Please present the items as a numbered list, from the first line up to and including the line with "class: Liliopsida", and omit any blank lines.

[Data records]

# # # # # # #

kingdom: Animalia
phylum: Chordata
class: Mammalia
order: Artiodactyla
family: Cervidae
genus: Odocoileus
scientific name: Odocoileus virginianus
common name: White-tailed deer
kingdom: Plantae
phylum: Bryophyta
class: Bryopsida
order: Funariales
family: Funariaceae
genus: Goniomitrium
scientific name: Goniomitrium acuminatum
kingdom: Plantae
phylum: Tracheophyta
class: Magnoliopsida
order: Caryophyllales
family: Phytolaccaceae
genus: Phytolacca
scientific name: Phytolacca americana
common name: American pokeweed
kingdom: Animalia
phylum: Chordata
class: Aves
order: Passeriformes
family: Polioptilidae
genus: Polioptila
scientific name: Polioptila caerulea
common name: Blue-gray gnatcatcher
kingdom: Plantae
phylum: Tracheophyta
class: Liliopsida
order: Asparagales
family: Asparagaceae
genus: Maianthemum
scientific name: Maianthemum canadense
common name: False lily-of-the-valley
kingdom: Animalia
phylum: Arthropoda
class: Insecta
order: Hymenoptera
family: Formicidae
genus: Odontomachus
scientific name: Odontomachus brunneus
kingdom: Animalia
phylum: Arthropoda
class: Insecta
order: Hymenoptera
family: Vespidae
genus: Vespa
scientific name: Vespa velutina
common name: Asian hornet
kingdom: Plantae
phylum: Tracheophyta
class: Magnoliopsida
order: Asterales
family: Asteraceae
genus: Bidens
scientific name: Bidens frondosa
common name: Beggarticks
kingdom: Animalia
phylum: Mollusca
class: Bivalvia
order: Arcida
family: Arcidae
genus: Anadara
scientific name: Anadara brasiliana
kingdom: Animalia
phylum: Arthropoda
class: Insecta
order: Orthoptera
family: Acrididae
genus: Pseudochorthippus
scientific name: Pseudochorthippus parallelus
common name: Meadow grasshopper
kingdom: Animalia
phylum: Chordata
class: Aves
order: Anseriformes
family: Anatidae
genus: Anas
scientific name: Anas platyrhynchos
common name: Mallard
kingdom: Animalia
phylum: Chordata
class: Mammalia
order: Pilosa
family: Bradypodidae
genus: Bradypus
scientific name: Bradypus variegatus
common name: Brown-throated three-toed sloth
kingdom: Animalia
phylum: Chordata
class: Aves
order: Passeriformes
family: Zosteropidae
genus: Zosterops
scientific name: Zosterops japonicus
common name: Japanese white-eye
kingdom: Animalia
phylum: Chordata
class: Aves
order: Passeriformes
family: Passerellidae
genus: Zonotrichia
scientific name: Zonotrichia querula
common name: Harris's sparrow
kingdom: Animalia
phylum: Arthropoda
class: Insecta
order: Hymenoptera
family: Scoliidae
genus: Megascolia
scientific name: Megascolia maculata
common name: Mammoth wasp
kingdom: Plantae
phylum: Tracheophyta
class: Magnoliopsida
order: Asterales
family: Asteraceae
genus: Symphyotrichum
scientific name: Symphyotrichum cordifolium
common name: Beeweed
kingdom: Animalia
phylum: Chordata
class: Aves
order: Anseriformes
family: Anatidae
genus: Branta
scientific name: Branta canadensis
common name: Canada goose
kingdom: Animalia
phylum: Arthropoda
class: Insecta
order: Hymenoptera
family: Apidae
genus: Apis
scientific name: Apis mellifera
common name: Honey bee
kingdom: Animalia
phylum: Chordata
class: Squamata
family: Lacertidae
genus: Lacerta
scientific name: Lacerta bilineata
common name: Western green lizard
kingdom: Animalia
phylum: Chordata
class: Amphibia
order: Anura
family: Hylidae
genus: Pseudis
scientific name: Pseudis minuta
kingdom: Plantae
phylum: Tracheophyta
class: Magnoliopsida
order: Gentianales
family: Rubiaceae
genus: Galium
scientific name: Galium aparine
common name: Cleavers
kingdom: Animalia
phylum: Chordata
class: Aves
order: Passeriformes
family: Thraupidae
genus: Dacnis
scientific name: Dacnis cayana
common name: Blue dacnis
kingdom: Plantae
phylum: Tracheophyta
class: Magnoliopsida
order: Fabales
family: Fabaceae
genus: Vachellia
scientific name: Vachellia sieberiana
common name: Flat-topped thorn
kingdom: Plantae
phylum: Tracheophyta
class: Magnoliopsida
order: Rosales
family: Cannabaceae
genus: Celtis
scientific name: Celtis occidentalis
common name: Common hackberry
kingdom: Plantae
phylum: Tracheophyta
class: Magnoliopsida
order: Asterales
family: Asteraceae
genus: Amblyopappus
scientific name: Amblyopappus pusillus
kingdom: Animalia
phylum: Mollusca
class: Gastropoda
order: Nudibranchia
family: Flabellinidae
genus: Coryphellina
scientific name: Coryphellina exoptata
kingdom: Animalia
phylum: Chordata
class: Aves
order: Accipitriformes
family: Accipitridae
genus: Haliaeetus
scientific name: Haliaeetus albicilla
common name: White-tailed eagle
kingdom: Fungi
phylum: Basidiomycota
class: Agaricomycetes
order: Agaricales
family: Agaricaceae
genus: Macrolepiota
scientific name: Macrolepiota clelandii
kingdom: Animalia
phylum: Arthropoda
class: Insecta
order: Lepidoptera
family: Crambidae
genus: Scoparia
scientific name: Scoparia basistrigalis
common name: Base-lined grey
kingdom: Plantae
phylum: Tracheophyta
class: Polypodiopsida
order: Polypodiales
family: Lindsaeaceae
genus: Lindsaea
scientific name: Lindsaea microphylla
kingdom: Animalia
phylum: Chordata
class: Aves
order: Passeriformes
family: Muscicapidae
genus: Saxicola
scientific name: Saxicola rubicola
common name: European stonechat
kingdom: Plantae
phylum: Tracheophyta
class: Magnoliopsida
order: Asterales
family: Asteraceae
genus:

# # # # # # #

* Output below
1. kingdom: Animalia
2. phylum: Chordata
3. class: Mammalia
4. order: Artiodactyla
5. family: Cervidae
6. genus: Odocoileus
7. scientific name: Odocoileus virginianus
8. common name: White-tailed deer
9. kingdom: Plantae
10. phylum: Bryophyta
11. class: Bryopsida
12. order: Funariales
13. family: Funariaceae
14. genus: Goniomitrium
15. scientific name: Goniomitrium acuminatum
16. kingdom: Plantae
17. phylum: Tracheophyta
18. class: Magnoliopsida
19. order: Caryophyllales
20. family: Phytolaccaceae
21. genus: Phytolacca
22. scientific name: Phytolacca americana
23. common name: American pokeweed
24. kingdom: Animalia
25. phylum: Chordata
26. class: Aves
27. order: Passeriformes
28. family: Polioptilidae
29. genus: Polioptila
30. scientific name: Polioptila caerulea
31. common name: Blue-gray gnatcatcher
32. kingdom: Plantae
33. phylum: Tracheophyta
34. class: Liliopsida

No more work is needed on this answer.